Human pose images with coordinates
● ● ● ● ● ● ●

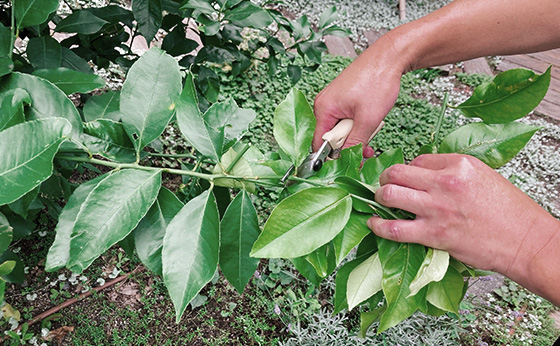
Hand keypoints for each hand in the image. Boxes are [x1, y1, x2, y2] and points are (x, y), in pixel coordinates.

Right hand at [312, 39, 404, 157]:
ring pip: (341, 128)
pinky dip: (359, 123)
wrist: (390, 57)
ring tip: (372, 128)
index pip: (319, 143)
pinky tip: (370, 119)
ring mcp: (334, 100)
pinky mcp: (343, 98)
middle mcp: (324, 104)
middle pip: (331, 136)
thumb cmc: (378, 81)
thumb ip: (354, 142)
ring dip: (357, 134)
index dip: (332, 157)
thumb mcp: (368, 119)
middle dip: (349, 144)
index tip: (347, 163)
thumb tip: (345, 159)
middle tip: (367, 148)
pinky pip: (346, 118)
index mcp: (324, 108)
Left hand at [368, 154, 559, 304]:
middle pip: (397, 172)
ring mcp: (437, 209)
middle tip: (384, 184)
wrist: (525, 240)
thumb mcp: (483, 175)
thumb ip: (452, 171)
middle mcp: (445, 182)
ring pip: (389, 194)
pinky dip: (378, 226)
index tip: (407, 178)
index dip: (408, 170)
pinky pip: (394, 228)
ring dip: (379, 197)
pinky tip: (374, 223)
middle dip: (385, 177)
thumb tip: (423, 172)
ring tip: (379, 200)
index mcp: (459, 164)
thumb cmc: (508, 211)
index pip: (417, 160)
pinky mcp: (434, 234)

● ● ● ● ● ● ●

Your job is to repeat the data exactly, leaving each picture out.

● FINAL ANSWER
Hand keypoints for each hand in the image. Boxes are [x1, y1, x2, y2] and points are (x, y), in pixel coordinates.

Right hand at [312, 39, 404, 157]:
ring pip: (341, 128)
pinky dip: (359, 123)
wrist: (390, 57)
ring tip: (372, 128)
index pip: (319, 143)
pinky tip: (370, 119)
ring mcp: (334, 100)
pinky mcp: (343, 98)
middle mcp: (324, 104)
middle pip: (331, 136)
thumb cmc: (378, 81)
thumb ip: (354, 142)
ring dip: (357, 134)
index dip: (332, 157)
thumb mcp: (368, 119)
middle dip: (349, 144)
index tip: (347, 163)
thumb tip: (345, 159)
middle tip: (367, 148)
pinky pip: (346, 118)
index mcp: (324, 108)
Left hand at [368, 154, 559, 304]:
middle pip: (397, 172)
ring mcp: (437, 209)
middle tip: (384, 184)
wrist: (525, 240)
thumb mcp: (483, 175)
thumb ip: (452, 171)
middle mcp: (445, 182)
ring pip: (389, 194)
pinky dip: (378, 226)
index tip: (407, 178)
index dip: (408, 170)
pinky pip: (394, 228)
ring dip: (379, 197)
pinky tip: (374, 223)
middle dip: (385, 177)
thumb tip: (423, 172)
ring tip: (379, 200)
index mcp: (459, 164)
thumb cmc: (508, 211)
index pip: (417, 160)
pinky mcp: (434, 234)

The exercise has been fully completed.